[BEGIN]

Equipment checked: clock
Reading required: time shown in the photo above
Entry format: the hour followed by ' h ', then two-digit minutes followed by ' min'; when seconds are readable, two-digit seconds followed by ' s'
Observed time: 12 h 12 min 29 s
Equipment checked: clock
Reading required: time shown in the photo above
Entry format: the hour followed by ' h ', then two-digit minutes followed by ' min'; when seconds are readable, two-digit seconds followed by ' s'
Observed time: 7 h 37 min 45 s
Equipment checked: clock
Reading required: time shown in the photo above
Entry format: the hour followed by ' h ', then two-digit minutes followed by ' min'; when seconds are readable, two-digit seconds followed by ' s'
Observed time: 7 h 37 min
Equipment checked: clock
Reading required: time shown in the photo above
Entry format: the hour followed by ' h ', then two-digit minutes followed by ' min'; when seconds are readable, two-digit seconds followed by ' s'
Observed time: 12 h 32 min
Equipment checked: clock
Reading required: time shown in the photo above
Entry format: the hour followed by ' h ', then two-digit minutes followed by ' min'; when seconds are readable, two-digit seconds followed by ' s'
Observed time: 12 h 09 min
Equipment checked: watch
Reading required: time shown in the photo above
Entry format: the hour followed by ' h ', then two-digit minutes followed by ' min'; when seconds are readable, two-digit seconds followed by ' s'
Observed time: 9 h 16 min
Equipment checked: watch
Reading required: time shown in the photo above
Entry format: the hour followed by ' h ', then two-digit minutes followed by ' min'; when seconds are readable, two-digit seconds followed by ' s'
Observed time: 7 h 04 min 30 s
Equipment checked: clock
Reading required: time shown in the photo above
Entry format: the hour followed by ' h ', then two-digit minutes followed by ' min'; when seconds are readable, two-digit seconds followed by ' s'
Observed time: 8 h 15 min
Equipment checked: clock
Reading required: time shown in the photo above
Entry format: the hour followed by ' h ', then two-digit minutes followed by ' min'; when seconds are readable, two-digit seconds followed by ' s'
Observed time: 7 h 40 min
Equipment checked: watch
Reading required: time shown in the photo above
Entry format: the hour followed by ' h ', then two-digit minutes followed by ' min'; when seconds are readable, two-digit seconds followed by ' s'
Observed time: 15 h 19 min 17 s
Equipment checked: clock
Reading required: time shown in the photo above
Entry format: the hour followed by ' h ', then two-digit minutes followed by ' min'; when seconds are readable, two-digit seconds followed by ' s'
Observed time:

[END]

◆ **Instructions to follow**:
Write out every line of the data above that contains the word "Observed". Upper and lower case must match.

◆ **Solution for this problem**:
Observed time: 12 h 12 min 29 s
Observed time: 7 h 37 min 45 s
Observed time: 7 h 37 min
Observed time: 12 h 32 min
Observed time: 12 h 09 min
Observed time: 9 h 16 min
Observed time: 7 h 04 min 30 s
Observed time: 8 h 15 min
Observed time: 7 h 40 min
Observed time: 15 h 19 min 17 s
Observed time:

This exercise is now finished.